Monte Carlo Integration

Monte Carlo is a method for calculating the value of definite integrals using random numbers. Consider the multidimensional integral

\[I = \int_\Omega f(\bar{x}) \mathrm{d}\bar{x}\]

where \(\bar{x}\) is an m-dimensional vector and \(\Omega\) is a subset of \(\mathbb{R}^m\) with a volume of

\[V = \int_\Omega \mathrm{d}\bar{x}\]

The integral can be approximated by the statement

\[I \approx \frac{V}{N} \sum_{i=1}^N f(\bar{x}_i)\]

where \(\bar{x}_1, ..., \bar{x}_N\) is sampled from \(\Omega\). If \(\bar{x}_i\) are points sampled from a grid evenly spaced across \(\Omega\) then this is known as a Riemann sum. However, if \(\bar{x}_i\) are points randomly sampled from \(\Omega\) then this is known as Monte Carlo integration. In general Riemann sums are more efficient for 1 dimension and Monte Carlo is more efficient at higher dimensions.

Biased Sampling

There is no reason that the values of \(\bar{x}_i\) need to be sampled from a uniform distribution on \(\Omega\). It is often advantageous to sample from some other probability distribution function, which is denoted by \(p(\bar{x_i})\).
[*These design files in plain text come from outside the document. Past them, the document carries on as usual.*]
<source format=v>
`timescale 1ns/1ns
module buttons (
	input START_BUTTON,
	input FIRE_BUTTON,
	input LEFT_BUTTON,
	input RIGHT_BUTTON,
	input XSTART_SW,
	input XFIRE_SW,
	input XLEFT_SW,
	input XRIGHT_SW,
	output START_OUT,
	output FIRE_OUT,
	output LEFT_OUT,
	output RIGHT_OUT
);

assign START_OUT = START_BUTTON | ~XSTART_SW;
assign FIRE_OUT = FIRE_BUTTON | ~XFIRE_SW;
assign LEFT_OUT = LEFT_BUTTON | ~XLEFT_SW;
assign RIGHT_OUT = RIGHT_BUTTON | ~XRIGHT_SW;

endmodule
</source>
In this case the integral becomes

\[I \approx \frac{1}{N} \sum_{i=1}^{N} \frac{f(\bar{x}_i)}{p(\bar{x}_i)}\]

Note that if \(p\) is the uniform distribution then \(p(\bar{x}_i) = 1 / V\) which simplifies to the statement above for \(I\).

If two samples were produced from two different distributions: \(N_1\) events drawn from \(p_1\) and \(N_2\) events drawn from \(p_2\) then the total pdf for the combined sample \(\bar{x}_1, ..., \bar{x}_{N_1+N_2}\) becomes

\[p(\bar{x}_i) = \frac{N_1 \cdot p_1(\bar{x}_i) + N_2 \cdot p_2(\bar{x}_i)}{N_1 + N_2}\]
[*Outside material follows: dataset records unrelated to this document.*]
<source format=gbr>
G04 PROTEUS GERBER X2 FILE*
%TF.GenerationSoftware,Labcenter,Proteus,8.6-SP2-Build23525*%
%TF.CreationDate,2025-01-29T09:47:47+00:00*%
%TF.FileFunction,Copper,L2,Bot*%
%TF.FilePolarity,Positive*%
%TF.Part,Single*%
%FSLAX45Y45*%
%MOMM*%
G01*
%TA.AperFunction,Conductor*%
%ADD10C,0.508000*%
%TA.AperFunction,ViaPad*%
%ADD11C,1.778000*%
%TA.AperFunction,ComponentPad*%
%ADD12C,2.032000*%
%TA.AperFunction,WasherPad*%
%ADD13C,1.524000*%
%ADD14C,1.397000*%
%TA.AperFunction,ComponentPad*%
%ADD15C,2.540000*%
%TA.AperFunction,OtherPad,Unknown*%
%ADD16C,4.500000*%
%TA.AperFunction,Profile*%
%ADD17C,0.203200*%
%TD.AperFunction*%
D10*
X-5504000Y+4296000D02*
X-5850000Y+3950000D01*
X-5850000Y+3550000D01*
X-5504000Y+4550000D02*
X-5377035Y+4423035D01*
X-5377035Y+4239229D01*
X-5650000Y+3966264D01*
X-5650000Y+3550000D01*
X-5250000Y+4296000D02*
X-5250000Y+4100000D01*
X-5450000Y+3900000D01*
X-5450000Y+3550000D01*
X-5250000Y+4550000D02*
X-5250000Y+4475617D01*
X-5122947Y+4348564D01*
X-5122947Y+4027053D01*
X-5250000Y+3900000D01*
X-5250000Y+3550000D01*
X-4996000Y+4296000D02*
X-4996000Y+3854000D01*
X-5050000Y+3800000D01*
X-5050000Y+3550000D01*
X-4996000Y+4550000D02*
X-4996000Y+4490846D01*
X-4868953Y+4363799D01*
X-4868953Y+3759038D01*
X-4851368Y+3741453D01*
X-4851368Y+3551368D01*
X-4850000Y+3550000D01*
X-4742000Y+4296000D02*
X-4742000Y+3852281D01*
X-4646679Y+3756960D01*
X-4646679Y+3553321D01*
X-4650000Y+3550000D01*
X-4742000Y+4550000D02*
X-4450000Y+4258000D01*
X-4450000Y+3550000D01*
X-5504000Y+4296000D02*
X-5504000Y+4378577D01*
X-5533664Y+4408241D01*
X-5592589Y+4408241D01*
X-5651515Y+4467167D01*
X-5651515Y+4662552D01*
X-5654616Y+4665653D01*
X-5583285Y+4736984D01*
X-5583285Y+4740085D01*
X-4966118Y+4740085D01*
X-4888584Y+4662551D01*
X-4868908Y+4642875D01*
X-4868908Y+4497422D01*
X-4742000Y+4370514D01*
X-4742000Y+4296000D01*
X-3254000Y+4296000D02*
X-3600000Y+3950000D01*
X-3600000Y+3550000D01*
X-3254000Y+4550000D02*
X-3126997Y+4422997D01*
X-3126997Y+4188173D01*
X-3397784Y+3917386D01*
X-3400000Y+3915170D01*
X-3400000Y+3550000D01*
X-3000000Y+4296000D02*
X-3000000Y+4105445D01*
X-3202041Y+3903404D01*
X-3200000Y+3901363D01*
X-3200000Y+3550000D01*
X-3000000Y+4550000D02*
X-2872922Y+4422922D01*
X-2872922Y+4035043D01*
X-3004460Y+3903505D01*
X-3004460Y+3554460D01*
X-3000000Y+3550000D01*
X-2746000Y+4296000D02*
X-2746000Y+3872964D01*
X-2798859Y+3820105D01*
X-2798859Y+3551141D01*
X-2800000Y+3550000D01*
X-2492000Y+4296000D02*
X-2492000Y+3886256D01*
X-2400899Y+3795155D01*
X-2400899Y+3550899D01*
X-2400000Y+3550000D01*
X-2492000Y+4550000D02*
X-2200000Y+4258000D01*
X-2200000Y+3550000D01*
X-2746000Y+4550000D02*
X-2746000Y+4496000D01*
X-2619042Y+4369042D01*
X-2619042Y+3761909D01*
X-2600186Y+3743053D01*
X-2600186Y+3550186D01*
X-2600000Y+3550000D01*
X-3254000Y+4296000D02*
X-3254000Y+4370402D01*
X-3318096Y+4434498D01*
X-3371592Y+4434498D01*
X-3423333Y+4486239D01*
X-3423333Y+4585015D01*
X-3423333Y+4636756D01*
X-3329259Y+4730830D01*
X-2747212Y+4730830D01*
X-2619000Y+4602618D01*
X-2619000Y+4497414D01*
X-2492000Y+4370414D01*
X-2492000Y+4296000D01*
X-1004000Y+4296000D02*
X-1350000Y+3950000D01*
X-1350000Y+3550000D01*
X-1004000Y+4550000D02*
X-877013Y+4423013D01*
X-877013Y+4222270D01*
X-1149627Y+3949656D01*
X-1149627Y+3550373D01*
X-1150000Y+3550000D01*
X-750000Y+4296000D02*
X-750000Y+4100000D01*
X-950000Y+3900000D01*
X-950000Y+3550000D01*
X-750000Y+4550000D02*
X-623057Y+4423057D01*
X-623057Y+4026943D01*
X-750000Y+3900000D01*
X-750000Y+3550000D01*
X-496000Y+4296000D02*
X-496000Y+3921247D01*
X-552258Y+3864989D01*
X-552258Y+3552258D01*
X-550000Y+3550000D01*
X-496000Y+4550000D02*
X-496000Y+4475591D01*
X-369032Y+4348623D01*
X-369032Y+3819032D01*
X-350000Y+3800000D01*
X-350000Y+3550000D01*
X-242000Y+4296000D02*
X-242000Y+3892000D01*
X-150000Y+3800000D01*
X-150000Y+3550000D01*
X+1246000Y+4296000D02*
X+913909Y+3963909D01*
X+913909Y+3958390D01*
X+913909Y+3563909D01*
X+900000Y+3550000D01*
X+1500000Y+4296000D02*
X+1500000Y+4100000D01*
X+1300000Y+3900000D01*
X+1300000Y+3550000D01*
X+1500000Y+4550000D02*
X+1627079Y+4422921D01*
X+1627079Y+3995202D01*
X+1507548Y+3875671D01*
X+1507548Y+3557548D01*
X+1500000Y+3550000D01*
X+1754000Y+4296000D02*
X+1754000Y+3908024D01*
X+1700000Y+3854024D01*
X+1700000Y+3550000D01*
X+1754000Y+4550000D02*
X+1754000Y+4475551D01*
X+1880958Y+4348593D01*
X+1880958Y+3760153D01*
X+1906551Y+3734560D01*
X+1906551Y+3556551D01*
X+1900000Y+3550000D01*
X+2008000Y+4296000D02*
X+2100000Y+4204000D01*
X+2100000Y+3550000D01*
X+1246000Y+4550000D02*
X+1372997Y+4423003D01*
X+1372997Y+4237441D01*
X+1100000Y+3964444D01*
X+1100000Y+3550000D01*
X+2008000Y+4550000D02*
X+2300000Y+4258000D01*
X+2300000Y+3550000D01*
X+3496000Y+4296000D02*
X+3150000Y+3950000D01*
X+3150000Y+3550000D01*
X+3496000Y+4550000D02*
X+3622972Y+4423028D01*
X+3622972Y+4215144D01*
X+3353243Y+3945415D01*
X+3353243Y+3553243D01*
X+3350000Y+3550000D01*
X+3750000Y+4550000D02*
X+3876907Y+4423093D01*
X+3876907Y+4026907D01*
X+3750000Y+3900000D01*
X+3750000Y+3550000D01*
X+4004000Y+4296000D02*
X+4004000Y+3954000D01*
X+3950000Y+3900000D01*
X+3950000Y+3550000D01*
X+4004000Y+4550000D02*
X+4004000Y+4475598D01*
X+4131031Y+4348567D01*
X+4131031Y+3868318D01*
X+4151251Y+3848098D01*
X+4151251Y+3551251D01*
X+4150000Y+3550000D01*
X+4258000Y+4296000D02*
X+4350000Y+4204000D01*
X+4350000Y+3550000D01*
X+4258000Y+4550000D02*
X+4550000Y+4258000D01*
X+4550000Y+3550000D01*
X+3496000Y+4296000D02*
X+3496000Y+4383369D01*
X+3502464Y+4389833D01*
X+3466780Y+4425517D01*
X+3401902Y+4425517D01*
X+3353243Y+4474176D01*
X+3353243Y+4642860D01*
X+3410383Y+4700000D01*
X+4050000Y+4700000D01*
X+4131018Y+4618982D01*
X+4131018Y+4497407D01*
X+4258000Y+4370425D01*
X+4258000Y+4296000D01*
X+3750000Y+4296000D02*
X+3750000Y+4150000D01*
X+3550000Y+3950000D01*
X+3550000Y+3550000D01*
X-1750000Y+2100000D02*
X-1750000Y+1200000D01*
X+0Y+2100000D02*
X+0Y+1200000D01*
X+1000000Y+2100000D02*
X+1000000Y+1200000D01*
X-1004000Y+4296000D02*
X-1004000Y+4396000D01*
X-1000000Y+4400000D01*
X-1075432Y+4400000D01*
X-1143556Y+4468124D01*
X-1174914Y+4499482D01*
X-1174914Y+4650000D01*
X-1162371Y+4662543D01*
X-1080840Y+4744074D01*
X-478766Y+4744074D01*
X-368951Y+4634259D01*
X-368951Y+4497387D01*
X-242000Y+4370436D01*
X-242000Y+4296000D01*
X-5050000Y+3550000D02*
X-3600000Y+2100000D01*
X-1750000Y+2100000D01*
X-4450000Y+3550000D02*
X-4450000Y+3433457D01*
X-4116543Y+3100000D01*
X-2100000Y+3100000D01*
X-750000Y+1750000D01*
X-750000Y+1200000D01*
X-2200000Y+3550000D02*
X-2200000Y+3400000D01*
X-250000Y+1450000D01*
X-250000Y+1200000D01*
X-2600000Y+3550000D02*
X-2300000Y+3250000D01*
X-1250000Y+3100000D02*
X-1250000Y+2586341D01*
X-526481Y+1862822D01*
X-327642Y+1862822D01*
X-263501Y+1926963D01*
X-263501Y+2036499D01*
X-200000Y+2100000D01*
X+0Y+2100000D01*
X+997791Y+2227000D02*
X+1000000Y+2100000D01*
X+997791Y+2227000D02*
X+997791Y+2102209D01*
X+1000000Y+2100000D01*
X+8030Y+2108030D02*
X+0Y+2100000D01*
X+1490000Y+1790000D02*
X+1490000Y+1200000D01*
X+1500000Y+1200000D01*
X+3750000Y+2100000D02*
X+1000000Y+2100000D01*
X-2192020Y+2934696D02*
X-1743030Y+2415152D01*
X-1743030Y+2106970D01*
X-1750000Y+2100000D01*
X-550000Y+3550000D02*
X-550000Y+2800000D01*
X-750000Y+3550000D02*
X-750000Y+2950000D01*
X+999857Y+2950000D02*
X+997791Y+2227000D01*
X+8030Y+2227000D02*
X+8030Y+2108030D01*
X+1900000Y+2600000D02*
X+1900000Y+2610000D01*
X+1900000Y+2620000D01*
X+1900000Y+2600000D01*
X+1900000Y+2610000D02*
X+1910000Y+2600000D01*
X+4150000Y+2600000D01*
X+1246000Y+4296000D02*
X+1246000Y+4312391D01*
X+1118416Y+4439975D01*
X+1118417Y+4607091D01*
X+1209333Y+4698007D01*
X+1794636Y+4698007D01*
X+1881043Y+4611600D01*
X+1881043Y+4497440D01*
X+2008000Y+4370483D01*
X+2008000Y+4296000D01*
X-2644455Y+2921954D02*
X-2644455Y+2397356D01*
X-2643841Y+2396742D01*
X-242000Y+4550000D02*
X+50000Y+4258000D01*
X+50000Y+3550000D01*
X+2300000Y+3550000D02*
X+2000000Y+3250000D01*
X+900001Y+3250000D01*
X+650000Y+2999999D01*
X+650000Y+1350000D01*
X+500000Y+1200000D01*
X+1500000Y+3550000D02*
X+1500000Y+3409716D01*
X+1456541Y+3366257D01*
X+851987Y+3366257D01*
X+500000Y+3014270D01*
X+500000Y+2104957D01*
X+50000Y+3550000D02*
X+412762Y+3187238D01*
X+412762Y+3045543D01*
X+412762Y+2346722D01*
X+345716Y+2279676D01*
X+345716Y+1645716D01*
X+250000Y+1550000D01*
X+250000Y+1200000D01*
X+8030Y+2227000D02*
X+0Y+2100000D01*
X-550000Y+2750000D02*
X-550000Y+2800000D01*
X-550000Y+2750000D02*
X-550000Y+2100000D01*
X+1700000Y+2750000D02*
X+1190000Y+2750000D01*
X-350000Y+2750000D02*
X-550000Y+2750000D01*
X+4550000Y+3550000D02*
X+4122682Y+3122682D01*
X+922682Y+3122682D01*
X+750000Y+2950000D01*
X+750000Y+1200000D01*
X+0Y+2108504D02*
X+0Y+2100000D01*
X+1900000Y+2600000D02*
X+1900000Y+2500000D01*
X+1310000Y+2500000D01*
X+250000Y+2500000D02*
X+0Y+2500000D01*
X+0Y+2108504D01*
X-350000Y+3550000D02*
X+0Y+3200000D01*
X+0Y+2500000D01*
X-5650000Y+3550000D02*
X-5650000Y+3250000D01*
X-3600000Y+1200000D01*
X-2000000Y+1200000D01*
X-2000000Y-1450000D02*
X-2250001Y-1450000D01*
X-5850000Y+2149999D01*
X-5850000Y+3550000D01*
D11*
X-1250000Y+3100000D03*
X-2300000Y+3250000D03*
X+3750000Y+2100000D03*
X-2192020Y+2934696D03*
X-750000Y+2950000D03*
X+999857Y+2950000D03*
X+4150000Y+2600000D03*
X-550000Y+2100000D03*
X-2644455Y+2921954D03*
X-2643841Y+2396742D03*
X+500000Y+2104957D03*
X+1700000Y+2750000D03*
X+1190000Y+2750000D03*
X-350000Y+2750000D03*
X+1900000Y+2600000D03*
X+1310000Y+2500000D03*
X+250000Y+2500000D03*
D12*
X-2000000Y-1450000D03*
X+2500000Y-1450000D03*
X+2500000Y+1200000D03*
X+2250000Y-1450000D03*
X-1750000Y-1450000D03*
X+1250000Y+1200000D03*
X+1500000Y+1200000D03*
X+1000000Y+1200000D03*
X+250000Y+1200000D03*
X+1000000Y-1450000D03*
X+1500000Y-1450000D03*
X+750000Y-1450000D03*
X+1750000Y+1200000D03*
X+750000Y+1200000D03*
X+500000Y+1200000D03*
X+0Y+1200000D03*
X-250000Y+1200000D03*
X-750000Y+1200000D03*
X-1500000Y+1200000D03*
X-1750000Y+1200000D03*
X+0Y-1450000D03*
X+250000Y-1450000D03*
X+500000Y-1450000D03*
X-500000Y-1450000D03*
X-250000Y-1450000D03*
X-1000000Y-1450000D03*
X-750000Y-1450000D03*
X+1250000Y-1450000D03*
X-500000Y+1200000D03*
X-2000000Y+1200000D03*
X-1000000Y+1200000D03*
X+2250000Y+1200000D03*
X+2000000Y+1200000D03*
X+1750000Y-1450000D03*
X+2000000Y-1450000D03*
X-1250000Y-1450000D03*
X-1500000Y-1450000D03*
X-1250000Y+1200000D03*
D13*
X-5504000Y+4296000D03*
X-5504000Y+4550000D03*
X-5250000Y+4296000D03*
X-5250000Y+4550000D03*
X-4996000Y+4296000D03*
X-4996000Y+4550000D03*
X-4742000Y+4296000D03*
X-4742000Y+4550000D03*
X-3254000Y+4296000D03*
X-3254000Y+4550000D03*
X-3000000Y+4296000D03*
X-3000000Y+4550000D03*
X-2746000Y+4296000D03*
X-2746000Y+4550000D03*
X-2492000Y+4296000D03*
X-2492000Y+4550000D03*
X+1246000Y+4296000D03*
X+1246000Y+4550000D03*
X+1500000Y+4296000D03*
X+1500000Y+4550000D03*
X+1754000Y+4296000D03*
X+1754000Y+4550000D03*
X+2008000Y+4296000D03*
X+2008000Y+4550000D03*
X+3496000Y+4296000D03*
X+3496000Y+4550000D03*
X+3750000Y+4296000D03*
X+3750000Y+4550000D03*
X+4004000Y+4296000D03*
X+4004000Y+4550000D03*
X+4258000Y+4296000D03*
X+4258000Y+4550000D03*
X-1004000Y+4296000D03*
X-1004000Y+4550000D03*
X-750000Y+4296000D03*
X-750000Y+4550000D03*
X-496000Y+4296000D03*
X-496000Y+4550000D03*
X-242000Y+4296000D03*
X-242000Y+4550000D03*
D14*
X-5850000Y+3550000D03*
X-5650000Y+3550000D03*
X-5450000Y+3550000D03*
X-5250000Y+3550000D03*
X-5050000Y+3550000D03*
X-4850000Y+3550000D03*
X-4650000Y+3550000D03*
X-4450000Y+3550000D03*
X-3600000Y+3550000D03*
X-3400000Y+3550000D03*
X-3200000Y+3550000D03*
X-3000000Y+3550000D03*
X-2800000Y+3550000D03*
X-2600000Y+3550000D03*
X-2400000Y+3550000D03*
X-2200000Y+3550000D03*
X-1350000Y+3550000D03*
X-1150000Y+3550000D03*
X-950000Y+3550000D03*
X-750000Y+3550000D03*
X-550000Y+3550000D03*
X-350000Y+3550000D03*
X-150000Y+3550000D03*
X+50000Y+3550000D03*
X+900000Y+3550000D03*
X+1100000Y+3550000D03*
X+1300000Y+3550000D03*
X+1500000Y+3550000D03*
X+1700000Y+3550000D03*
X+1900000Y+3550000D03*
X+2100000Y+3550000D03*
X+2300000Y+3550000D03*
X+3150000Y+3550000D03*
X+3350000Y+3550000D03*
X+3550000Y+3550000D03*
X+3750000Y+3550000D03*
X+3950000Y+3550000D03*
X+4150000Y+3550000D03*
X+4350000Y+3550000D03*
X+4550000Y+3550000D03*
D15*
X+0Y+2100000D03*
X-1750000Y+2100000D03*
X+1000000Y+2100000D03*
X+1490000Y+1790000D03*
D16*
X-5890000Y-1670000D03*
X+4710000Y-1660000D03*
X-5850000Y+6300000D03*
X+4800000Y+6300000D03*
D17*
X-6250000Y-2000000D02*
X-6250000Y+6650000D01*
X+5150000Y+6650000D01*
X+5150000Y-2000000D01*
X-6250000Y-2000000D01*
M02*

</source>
So that the Monte Carlo integral statement becomes

\[I \approx \sum_{i=1}^{N_1+N_2} \frac{f(\bar{x}_i)}{N_1 \cdot p_1(\bar{x}_i) + N_2 \cdot p_2(\bar{x}_i)}\]
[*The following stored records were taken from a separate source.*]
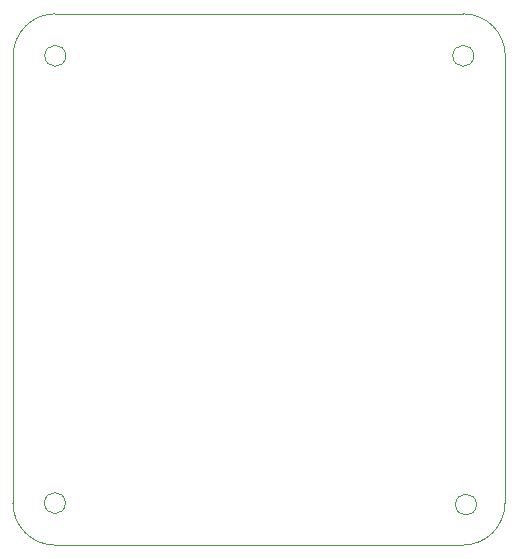
<source format=gm1>
G04 #@! TF.GenerationSoftware,KiCad,Pcbnew,(5.1.10)-1*
G04 #@! TF.CreationDate,2022-03-18T02:24:14-07:00*
G04 #@! TF.ProjectId,Chekov,4368656b-6f76-42e6-9b69-6361645f7063,rev?*
G04 #@! TF.SameCoordinates,Original*
G04 #@! TF.FileFunction,Profile,NP*
%FSLAX46Y46*%
G04 Gerber Fmt 4.6, Leading zero omitted, Abs format (unit mm)*
G04 Created by KiCad (PCBNEW (5.1.10)-1) date 2022-03-18 02:24:14*
%MOMM*%
%LPD*%
G01*
G04 APERTURE LIST*
G04 #@! TA.AperFunction,Profile*
%ADD10C,0.101600*%
G04 #@! TD*
G04 #@! TA.AperFunction,Profile*
%ADD11C,0.100000*%
G04 #@! TD*
G04 APERTURE END LIST*
D10*
X117830600Y-92227400D02*
X117856000Y-89789000D01*
X76174600Y-92227400D02*
X76200000Y-89789000D01*
X76200000Y-54356000D02*
G75*
G02*
X79756000Y-50800000I3556000J0D01*
G01*
X79730600Y-95783400D02*
G75*
G02*
X76174600Y-92227400I0J3556000D01*
G01*
X117830600Y-92227400D02*
G75*
G02*
X114274600Y-95783400I-3556000J0D01*
G01*
X114300000Y-50800000D02*
G75*
G02*
X117856000Y-54356000I0J-3556000D01*
G01*
X79756000Y-50800000D02*
X114300000Y-50800000D01*
X76200000Y-54356000D02*
X76200000Y-89789000D01*
X114274600Y-95783400D02*
X79730600Y-95783400D01*
X117856000Y-54356000D02*
X117856000Y-89789000D01*
D11*
X80645000Y-54356000D02*
G75*
G03*
X80645000Y-54356000I-889000J0D01*
G01*
X80619600Y-92227400D02*
G75*
G03*
X80619600Y-92227400I-889000J0D01*
G01*
X115417600Y-92354400D02*
G75*
G03*
X115417600Y-92354400I-889000J0D01*
G01*
X115189000Y-54356000D02*
G75*
G03*
X115189000Y-54356000I-889000J0D01*
G01*
M02*

</source>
To make things easier to to keep track of we can introduce a quantity called the generation bias \(g(\bar{x}_i)\) such that

\[I \approx \sum_{i=1}^{N} g(\bar{x}_i) \cdot f(\bar{x}_i)\]

where the generation bias generalized to M samples is defined as

\[g(\bar{x}_i) = \left({\sum_{j=1}^M N_j \cdot p_j(\bar{x}_i)}\right)^{-1}\]

Note that this result holds even for samples drawn from disjoint surfaces. As long as the pdf for the \(j^{th}\) sample is defined such that \(p_j(\bar{x_i}) = 0\) for events outside of \(\Omega_j\), then the Monte Carlo integral will give the correct answer for integration on the surface of the union of all the \(\Omega_j\).